Of particular interest:
PicoRuby’s compiler no longer requires developers to fight with cross-compilation chains — bytecode is architecture-agnostic and runs on all PicoRuby-compliant runtimes.
This makes embedded Ruby far more accessible to developers used to CRuby.
“Exploring Electronic Engineering with PicoRuby” — Hayao Kimura
Kimura delivered practical engineering examples, demonstrating that PicoRuby is not just “cute”—it is functional for real embedded workflows.
Examples included:
1. Real-time sensor loops Using the IMU to detect motion and apply smoothing filters written in Ruby.
imu = IMU.new
loop do
x, y, z = imu.accel
puts "Accel: #{x}, #{y}, #{z}"
sleep 0.01
end
2. DIY radio and wireless communication Testing IR transmissions using Ruby code.
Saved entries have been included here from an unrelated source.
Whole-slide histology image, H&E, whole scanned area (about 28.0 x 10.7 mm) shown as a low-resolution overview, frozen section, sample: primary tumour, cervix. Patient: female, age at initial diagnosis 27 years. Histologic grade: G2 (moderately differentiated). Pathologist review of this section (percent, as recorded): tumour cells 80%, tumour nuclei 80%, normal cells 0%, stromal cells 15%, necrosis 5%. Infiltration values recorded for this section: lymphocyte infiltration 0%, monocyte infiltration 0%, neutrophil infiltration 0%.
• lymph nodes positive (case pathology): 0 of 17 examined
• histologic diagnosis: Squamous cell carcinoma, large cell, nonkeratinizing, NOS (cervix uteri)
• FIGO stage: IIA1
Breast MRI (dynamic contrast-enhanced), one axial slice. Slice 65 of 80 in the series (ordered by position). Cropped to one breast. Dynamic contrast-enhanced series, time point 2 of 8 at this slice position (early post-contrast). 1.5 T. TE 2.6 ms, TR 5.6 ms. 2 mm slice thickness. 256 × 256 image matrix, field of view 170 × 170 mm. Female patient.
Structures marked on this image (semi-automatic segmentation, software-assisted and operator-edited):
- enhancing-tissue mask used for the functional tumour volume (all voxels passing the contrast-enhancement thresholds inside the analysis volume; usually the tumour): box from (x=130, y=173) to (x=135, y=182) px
On microcontrollers, timing is critical — PicoRuby’s low-level timing hooks made this possible.
3. Custom keyboards Generating USB HID events entirely from Ruby running on the device.
4. Inside the mruby Girls Workshop — Technical Breakdown
Although the event targets beginners, the hands-on flow demonstrates real embedded concepts:
Step 1 — Bootstrapping the Environment
The workshop used a pre-built PicoRuby image with:
- LED driver library
- IMU library
- input/output API
- serial console support
Flashing the device took seconds.
Step 2 — Understanding the REPL Execution Model
Every participant interacted directly with the device via:
pry-picoruby
This allowed:
- checking pin states
- reading sensor outputs
- executing dynamic Ruby expressions without rebooting
Step 3 — Using Prewritten Ruby Modules
Modules included:
- LED
- Matrix
- IMU
- Button
- Timer
- System
These wrap low-level ESP-IDF functions in Ruby.
Example: controlling the 5×5 matrix in a loop:
m = Matrix.new
(0..4).each do |x|
(0..4).each do |y|
m.set_pixel(x, y, [255, 0, 0])
end
end
m.show
Step 4 — Building Interactive Projects
One participant demonstrated a complete game loop :
- IMU controls horizontal movement
- falling blocks generated randomly
- collision detection running in Ruby arrays
- LED matrix used as display
- timing controlled with Ruby’s sleep
This is impressive given the limited hardware constraints.
5. Why PicoRuby Matters for the Future of Ruby
A. Pragmatic Embedded Development
Developers get:
- faster iteration than C/C++
- easier debugging
- readable, expressive code
B. Educators Gain a Friendly On-ramp
Ruby is ideal for teaching concepts like:
- loops
- state machines
- hardware I/O
- concurrency
- events and callbacks
C. Expanding Ruby’s Ecosystem
We are seeing:
- Ruby on microcontrollers
- Ruby in robotics
- Ruby in IoT
- Ruby in prototyping hardware startups
PicoRuby could become Ruby’s bridge into:
- interactive art
- wearables
- STEM classrooms
- smart home devices

Got questions for Matz? Ask them live at the conference.
6. Conclusion: Ruby Has Entered the Embedded Era
RubyWorld Conference 2025 marked a turning point. For the first time, embedded Ruby was not just a curiosity — it was presented as a mature, stable, and productive way to build hardware projects.
Combined with the inclusive and hands-on mruby Girls initiative, PicoRuby proved that:
- Ruby can run on real hardware
- Ruby is expressive enough for embedded development
- Ruby lowers the barrier to electronics
- Ruby’s community is ready to welcome new domains
This isn’t a niche corner of the ecosystem anymore — it’s the beginning of a larger movement.